Try it.
Go through the records and filter out every line lacking the word "electives"; copy the lines that remain.
■ ■ ■ ■ ■ ■ ■
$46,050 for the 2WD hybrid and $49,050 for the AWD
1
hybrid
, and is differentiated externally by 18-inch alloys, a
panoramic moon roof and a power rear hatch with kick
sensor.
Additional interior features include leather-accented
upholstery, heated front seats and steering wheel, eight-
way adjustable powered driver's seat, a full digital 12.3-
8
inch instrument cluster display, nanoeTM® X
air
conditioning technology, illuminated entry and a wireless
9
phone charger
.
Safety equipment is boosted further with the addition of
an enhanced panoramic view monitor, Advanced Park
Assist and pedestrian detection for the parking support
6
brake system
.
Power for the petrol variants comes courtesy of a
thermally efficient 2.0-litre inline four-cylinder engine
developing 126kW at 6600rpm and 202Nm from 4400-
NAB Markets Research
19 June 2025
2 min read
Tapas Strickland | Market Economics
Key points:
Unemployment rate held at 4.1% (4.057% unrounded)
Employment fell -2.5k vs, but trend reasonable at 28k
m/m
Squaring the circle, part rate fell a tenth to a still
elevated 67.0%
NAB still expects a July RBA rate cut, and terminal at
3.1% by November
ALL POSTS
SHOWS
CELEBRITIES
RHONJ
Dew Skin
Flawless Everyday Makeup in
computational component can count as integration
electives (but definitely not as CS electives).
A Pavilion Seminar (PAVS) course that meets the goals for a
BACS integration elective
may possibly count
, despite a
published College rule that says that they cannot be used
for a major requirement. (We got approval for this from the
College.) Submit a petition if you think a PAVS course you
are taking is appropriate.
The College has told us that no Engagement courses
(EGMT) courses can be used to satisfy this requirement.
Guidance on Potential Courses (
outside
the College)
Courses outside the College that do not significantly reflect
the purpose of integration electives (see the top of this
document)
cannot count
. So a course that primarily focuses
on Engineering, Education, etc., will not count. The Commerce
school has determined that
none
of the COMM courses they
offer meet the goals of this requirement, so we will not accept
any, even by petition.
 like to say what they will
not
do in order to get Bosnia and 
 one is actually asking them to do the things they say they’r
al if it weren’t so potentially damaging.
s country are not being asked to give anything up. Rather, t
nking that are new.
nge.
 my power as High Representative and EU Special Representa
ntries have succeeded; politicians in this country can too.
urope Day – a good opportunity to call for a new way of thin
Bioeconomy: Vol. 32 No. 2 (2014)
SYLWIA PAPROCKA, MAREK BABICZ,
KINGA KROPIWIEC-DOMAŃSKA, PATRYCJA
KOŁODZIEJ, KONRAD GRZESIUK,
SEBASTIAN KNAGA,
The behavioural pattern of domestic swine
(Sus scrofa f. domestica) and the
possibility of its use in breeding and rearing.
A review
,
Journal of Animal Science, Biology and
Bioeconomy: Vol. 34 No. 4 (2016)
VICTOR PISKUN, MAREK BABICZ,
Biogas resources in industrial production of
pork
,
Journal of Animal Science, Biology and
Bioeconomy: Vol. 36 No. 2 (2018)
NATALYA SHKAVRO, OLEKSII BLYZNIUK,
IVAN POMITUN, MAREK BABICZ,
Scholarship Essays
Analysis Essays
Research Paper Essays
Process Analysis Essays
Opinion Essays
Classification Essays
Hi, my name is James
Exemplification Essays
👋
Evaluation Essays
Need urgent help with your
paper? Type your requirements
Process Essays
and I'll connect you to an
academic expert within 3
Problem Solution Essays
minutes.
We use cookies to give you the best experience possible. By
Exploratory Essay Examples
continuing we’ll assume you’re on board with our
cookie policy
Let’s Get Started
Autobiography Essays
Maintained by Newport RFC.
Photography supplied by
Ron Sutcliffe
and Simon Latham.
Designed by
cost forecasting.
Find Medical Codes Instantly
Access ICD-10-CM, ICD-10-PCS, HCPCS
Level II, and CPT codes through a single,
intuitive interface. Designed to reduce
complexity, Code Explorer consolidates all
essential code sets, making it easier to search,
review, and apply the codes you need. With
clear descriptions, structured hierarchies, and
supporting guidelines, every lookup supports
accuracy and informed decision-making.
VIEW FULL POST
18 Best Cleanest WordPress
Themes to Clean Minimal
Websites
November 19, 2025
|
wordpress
■ ■ ■ ■ ■ ■ ■
Solution to this task.
electives (but definitely not as CS electives).
the purpose of integration electives (see the top of this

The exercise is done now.